Radiotherapy is one of the most important treatment options for localized early-stage or advanced-stage prostate cancer (CaP). Radioresistance (relapse after radiotherapy) is a major challenge for the current radiotherapy. There is great interest in investigating mechanisms of radioresistance and developing novel treatment strategies to overcome radioresistance. MicroRNAs (miRNAs) are small, non-coding RNAs that regulate gene expression at the post-transcriptional level, participating in numerous physiological and pathological processes including cancer invasion, progression, metastasis and therapeutic resistance. Emerging evidence indicates that miRNAs play a critical role in the modulation of key cellular pathways that mediate response to radiation, influencing the radiosensitivity of the cancer cells through interplaying with other biological processes such as cell cycle checkpoints, apoptosis, autophagy, epithelial-mesenchymal transition and cancer stem cells. Here, we summarize several important miRNAs in CaP radiation response and then discuss the regulation of the major signalling pathways and biological processes by miRNAs in CaP radiotherapy. Finally, we emphasize on microRNAs as potential predictive biomarkers and/or therapeutic targets to improve CaP radiosensitivity.

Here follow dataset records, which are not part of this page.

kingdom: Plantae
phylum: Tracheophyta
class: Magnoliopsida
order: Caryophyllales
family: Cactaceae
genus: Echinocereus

Keywords: MicroRNAs; Prostate cancer; Radioresistance; Radiotherapy; Signalling pathway..

Figure 1

An overview of roles of miRNAs as a regulator of DDR in response to radiation in cancers. When SSB or DSB occurs, DNA damage repair pathway is initiated. This pathway contains a cascade of components including sensors (MRN and PAPR-1), transducers (ATM and ATR) and effectors (DNA-PK, RAD51 and BRCA1/2), in order to achieve DNA damage repair through NHEJ and HR pathways. Multiple miRNAs play important roles in up-regulating or down-regulating these biological processes in cancer radiation response. ATM, ataxia telangiectasia mutated; ATR, ataxia telangiectasia and Rad3-related protein; DNA-PK, DNA-dependent protein kinase; DSB, double-strand breaks; HR, homologous recombination; IR, irradiation; MRN, MRE11/RAD50/NBS1; NHEJ, non-homologous end joining; PARP-1, Poly [ADP-ribose] polymerase 1; SSB, single-strand breaks. '⊣' indicates down-regulation and '⟶' indicates up-regulation.

Figure 2

An overview of roles of miRNAs as a regulator of cell cycle and apoptosis in radiation response in cancers including CaP. Following the induction of DNA damage by radiation, the reaction that initiates the G1/S or G2/M cell cycle checkpoints is phosphorylation of CHK1 and CHK2 by ATM or ATR. Cell cycle progression is then interrupted to allow time for DNA damage repair by targeting the Cyclin/CDKs complexes whereby affect other components in cell cycle including CDC25, p53 and p21, in order to achieve cell cycle arrest and apoptosis. Multiple miRNAs play important roles in up-regulating or down-regulating these biological processes. CDK, cyclin-dependent kinase; CHK, checkpoint kinase; MCL1, myeloid cell leukaemia 1; SGPP1, sphingosine-1-phosphate phosphatase 1; '⊣' indicates down-regulation and '⟶' indicates up-regulation.